The man didn't even pretend to be affected. "No, you won't," he agreed. "Nor do you deserve any. You're a vile creature and the only reason I put up with you for this long was because of my beloved. I wished a normal childhood for him."

Most of the words seemed to fly over my father's head. "Creature. That's rich, coming from a half-breed like yourself."

"And now look at your son. He was never yours."

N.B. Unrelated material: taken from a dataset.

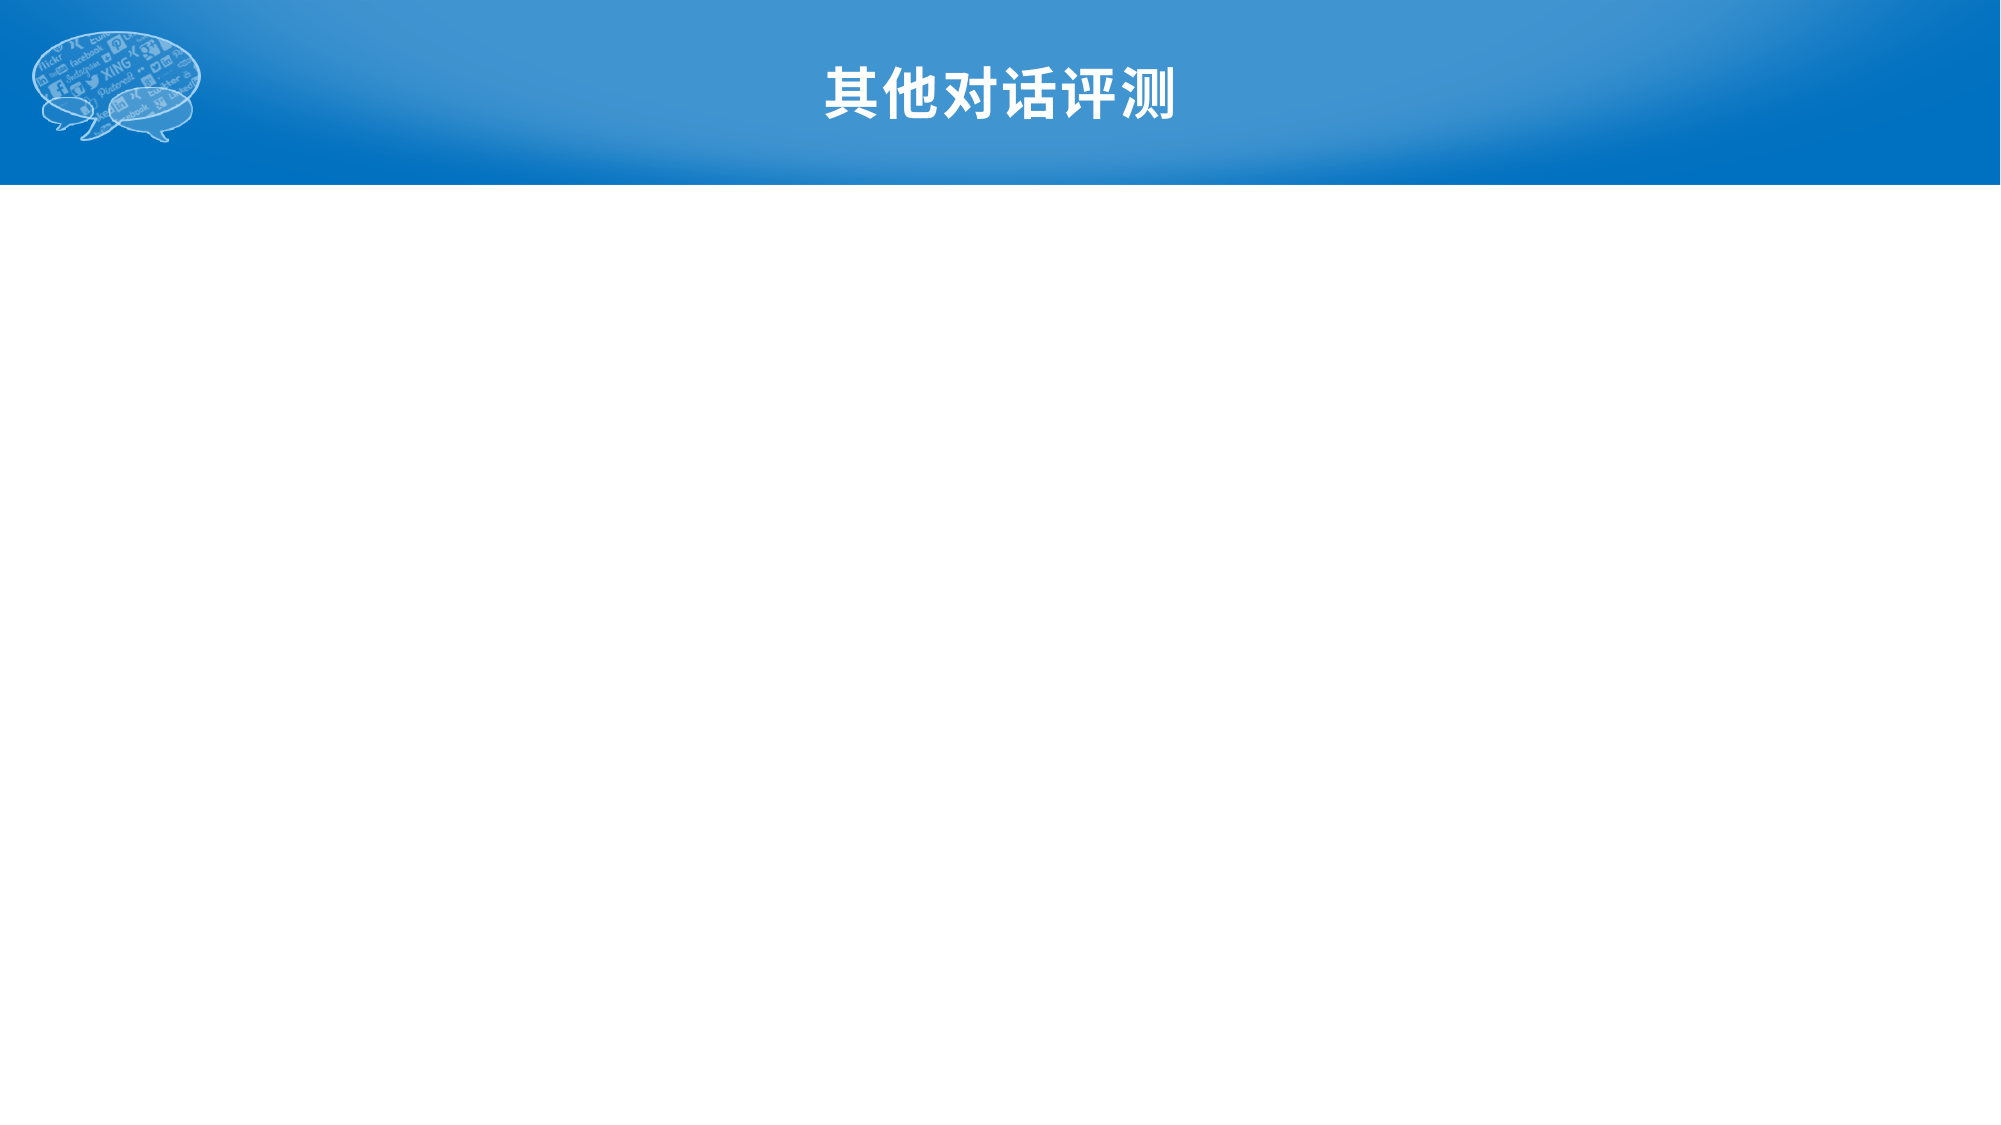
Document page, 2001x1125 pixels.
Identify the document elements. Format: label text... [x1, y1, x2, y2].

picture [0, 0, 2001, 1125]
title 其他对话评测 [0, 34, 2000, 160]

"I expect you to say he's yours?"

The beauty nodded. "Yes. Draco has always been mine. I just let you take care of him for a while." My heart swooped in unconscious agreement. How could I not belong to him?

"You let me," whispered my father. "He's my son."

"And I'm his mate. Magic, ancient laws, and love are guiding me. Blood and arrogance, you."

"I think it's time for you to leave, Harry," my father hissed, tone livid under badly concealed anger.

"Yes," Harry agreed. His intense eyes, for a moment, glanced up and locked with mine before looking away. I suddenly couldn't breathe and my face felt rather hot. "Yes, I think it is time I'd go. With any luck, I won't see your face for at least another three years. Draco will be ready then."

My father's voice became strangled as he choked, "Go." And then the beauty was gone. I didn't think he Apparated because there was no pop, but the silent evaporation seemed to suit a creature as surreal as Harry.

Pansy and I went back to my room.

"That man, Harry–" I said.

"Wasn't he just gorgeous?" gushed Pansy. Then her dreamy expression turned sour as she glared at me. "But I couldn't hear a thing half the time with you bouncing around like you were."

"I did no such thing."

Pansy rolled her eyes, laying down against my pillows. "You looked ready to piss yourself, Draco." She then sent me a sly glance. "Or something a little more sticky."

"Ugh." I walked out of the room.

Why did girls have to be so gushy and gross all the time? Pansy should stay out of other people's business.

What I felt for Harry was private, yet Pansy had to go and ruin it by making it sound tawdry.

At dinner that night, when Pansy had gone home, and the blush had left my cheeks, my father was tense. He kept his head down, something unusual, and ate his rare steak quietly and without conversation. My mother kept sending worried glances towards him before glancing over at me in question. I always looked away.

It served him right, keeping his head down at the dinner table. No one should be able to talk to dear, beautiful Harry that way and be shameless.

I smirked into my glass, knowing my father would not see.